Requirements
**A)** Transcribe the part of the passage on life with a newborn that begins with the words "When I see a" and ends with "easier. I promise.".
**B)** In the passage on life with a newborn, list each thing the writer dreamed of being able to do again during the baby's early weeks.

Selected excerpt
New moms and dads should be told that having a baby is a joyous, beautiful thing—a new and amazing chapter of life is beginning! But new parents should also be told that the reality of the newborn period is incredibly challenging, but that does not mean something is wrong. If new parents are completely blindsided to the realities of life with a newborn, we have failed them.
Then, you wonder how it seemed to pass suddenly
The newborn that inspired this post is now an incredibly intelligent, generous, ambitious, outgoing, funny seven-year-old who has a toothless grin and reads chapter books to me. In those early weeks of his life, I dreamed of the day that I could shower for more than thirty seconds, when I could eat a hot meal with both hands again, when I could just get up and go to the bathroom when I needed to, when I could just feel any sense of normalcy and at all like myself again. Then, it seems like that long-awaited day came suddenly. When you’re in the throes of new motherhood, it is impossible to picture that your helpless, clingy, always-hungry baby becoming a helpful, independent, (but still-always-hungry) school-aged kid.
When I see a new mom out with her baby, I remember what that time was like. I remember how time seemed to go in slow motion many days, and it felt lonely because saying anything remotely realistic about how you were feeling just seemed wrong. When I see that new mom and fresh baby, I want to tell her that I know this is the hardest stage, and that she’s doing the best she can. It is OK not to “just enjoy every moment.” Even if she doesn’t realize it right now, it gets easier. I promise.

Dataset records

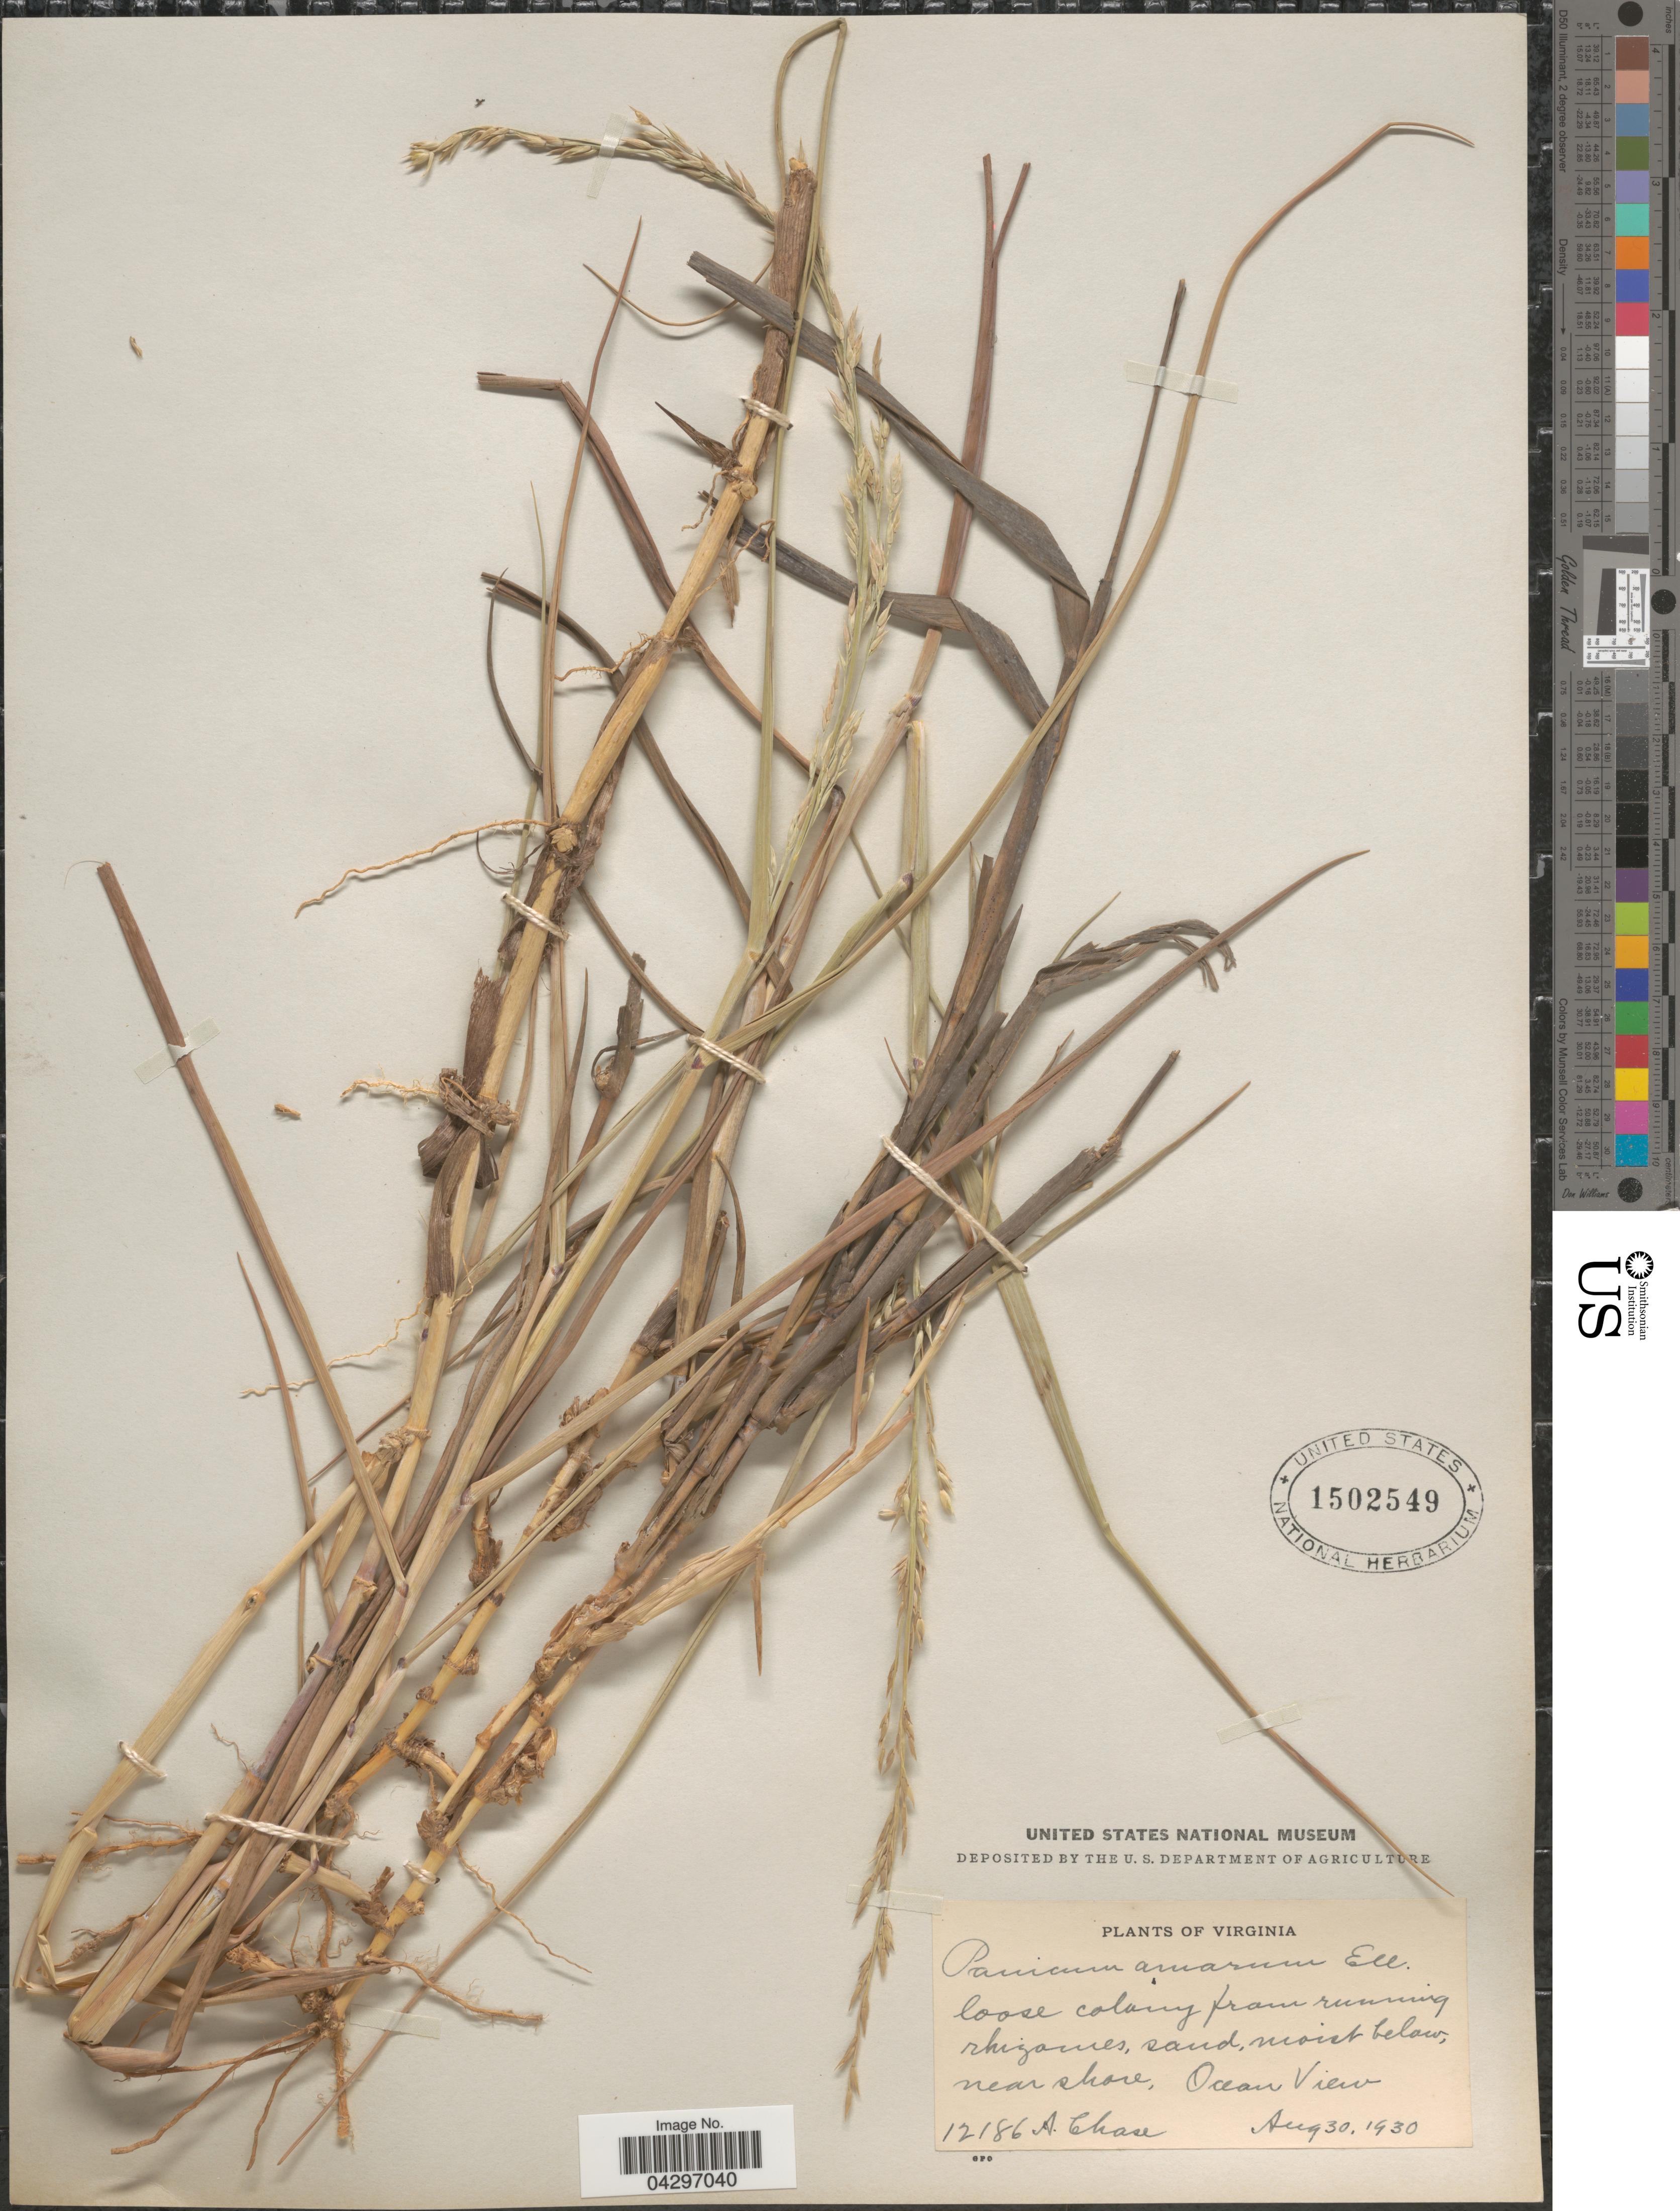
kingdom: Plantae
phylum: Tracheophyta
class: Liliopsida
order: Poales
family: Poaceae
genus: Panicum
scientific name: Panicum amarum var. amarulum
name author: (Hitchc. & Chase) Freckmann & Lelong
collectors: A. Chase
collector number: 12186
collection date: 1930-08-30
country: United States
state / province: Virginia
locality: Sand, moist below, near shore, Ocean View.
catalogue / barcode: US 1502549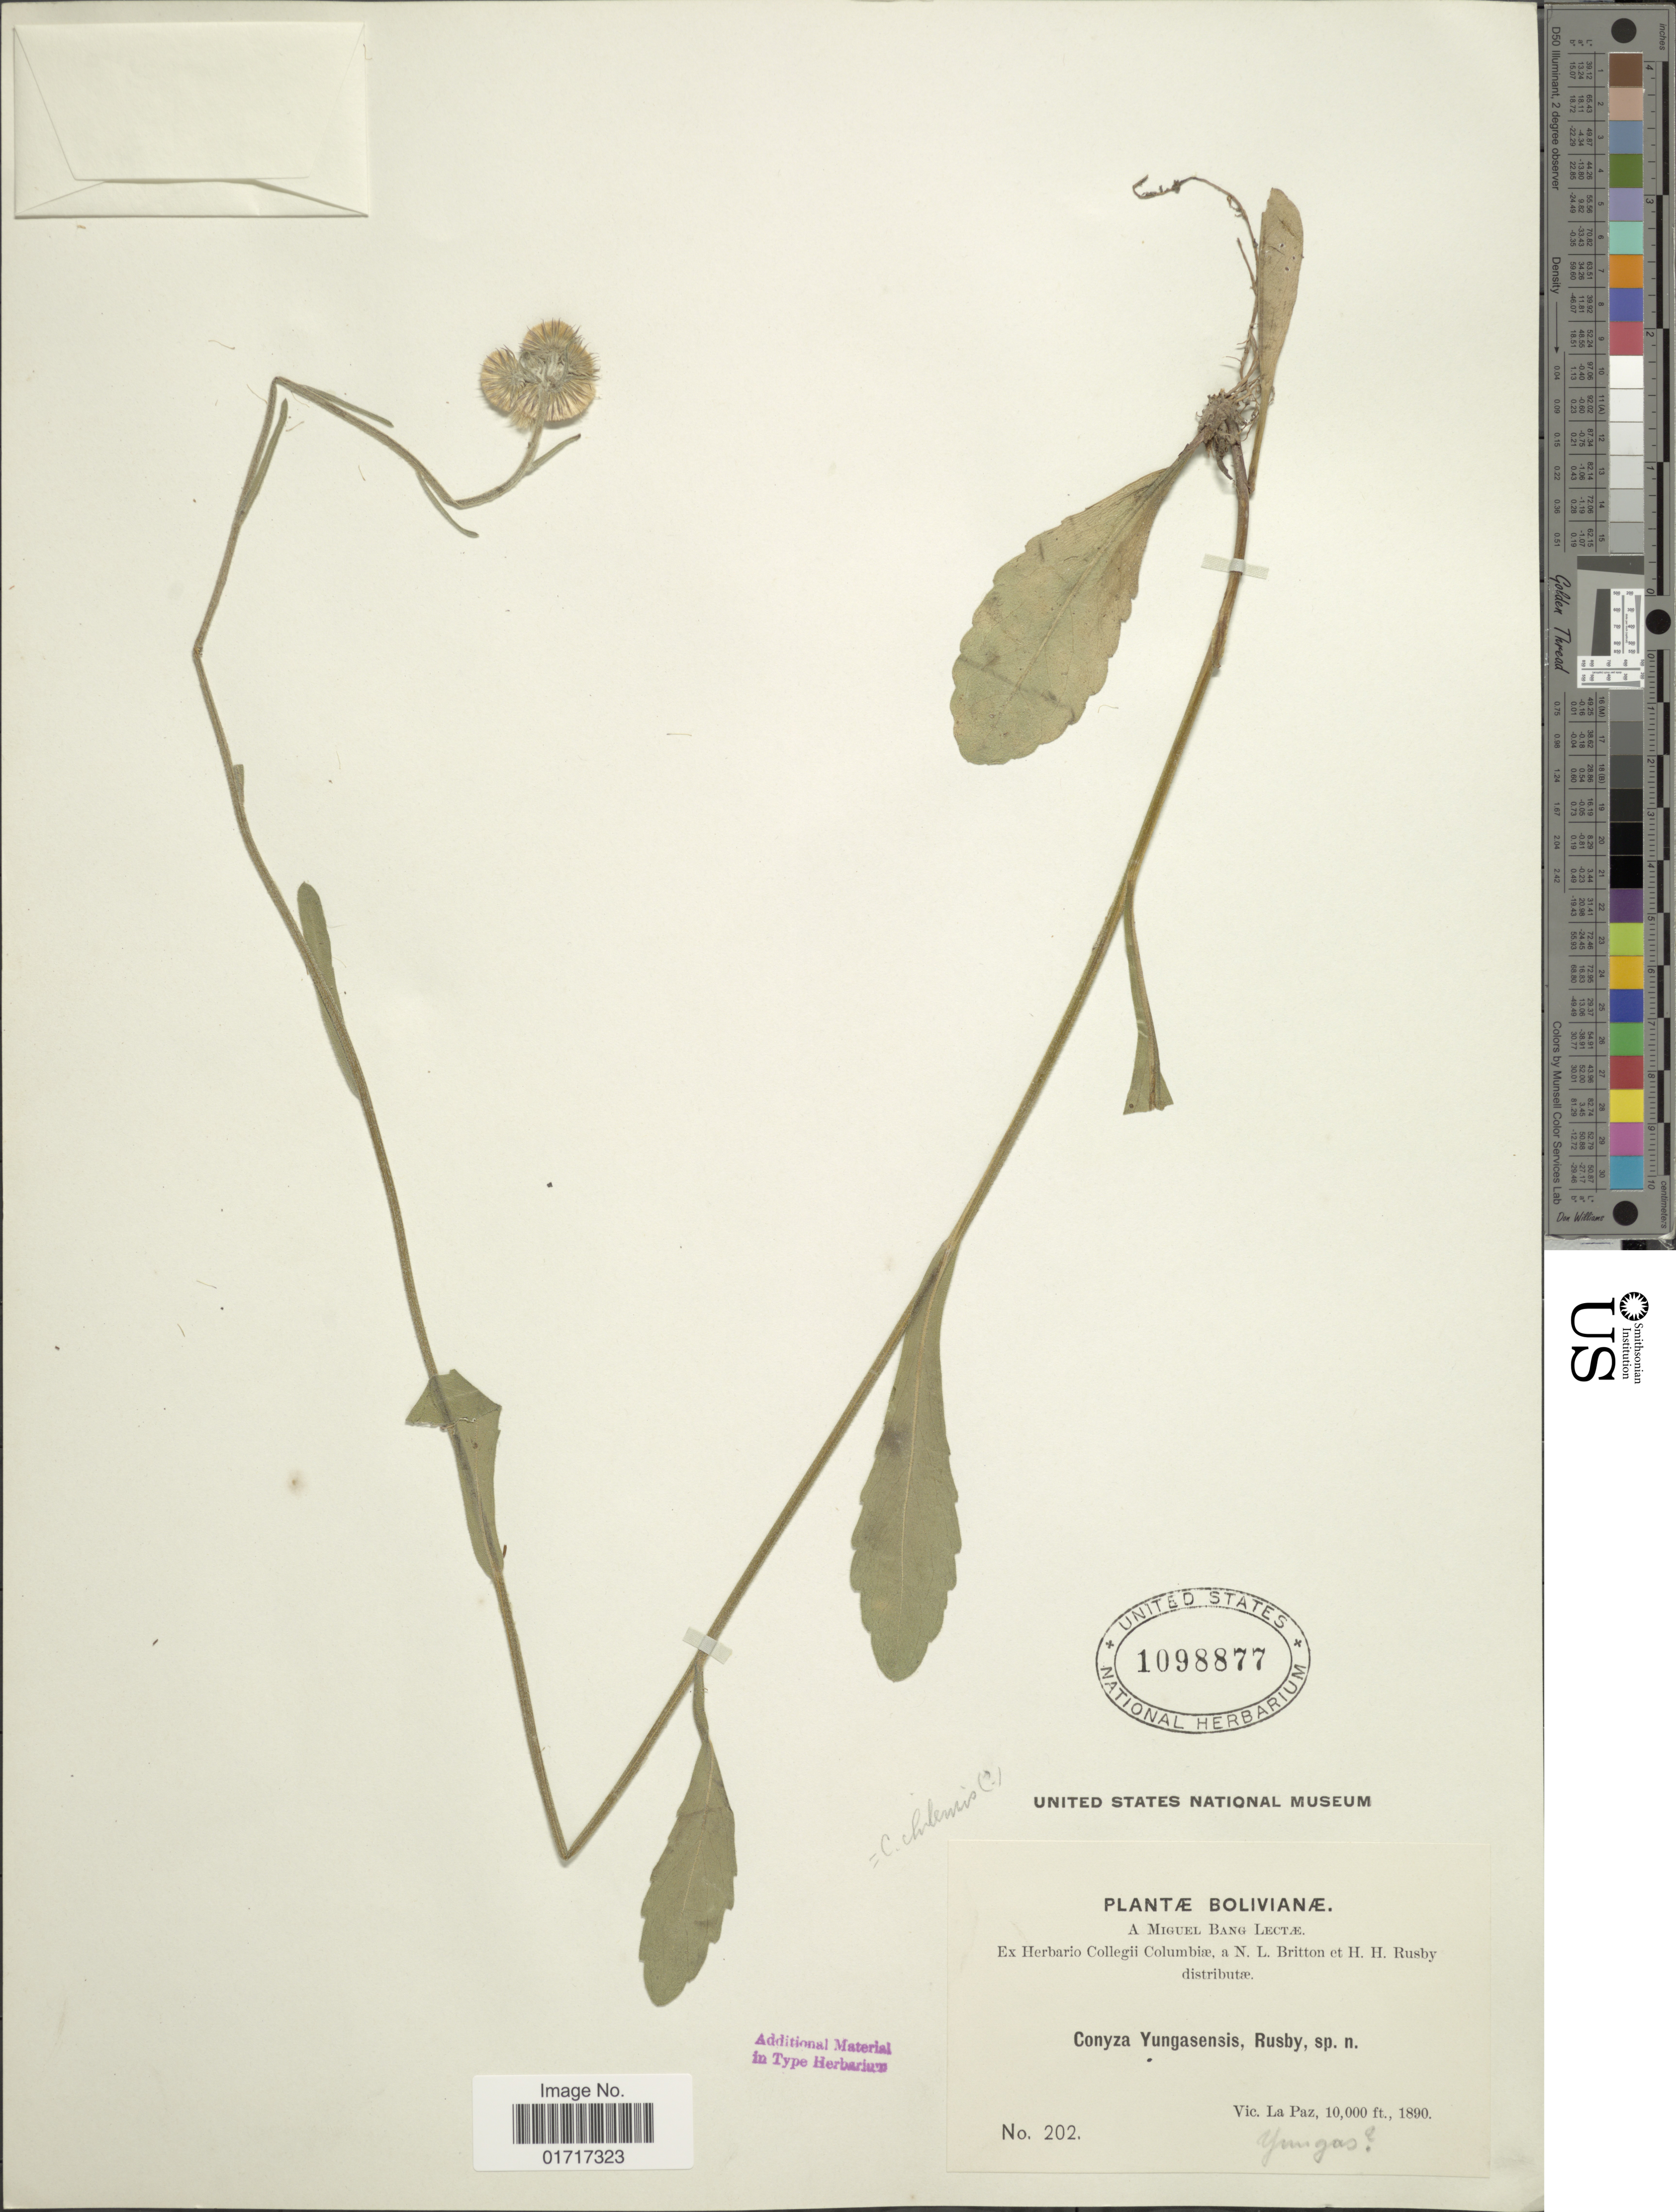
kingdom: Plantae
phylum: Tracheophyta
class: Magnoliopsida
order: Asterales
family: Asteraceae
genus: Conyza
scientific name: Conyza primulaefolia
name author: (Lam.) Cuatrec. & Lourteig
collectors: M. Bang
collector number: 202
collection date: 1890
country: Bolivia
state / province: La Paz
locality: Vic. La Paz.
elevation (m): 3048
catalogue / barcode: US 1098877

Solved problems
**A)**
When I see a new mom out with her baby, I remember what that time was like. I remember how time seemed to go in slow motion many days, and it felt lonely because saying anything remotely realistic about how you were feeling just seemed wrong. When I see that new mom and fresh baby, I want to tell her that I know this is the hardest stage, and that she’s doing the best she can. It is OK not to “just enjoy every moment.” Even if she doesn’t realize it right now, it gets easier. I promise.

**B)**
- Shower for more than thirty seconds
- Eat a hot meal with both hands
- Get up and go to the bathroom when needed
- Feel any sense of normalcy and at all like herself again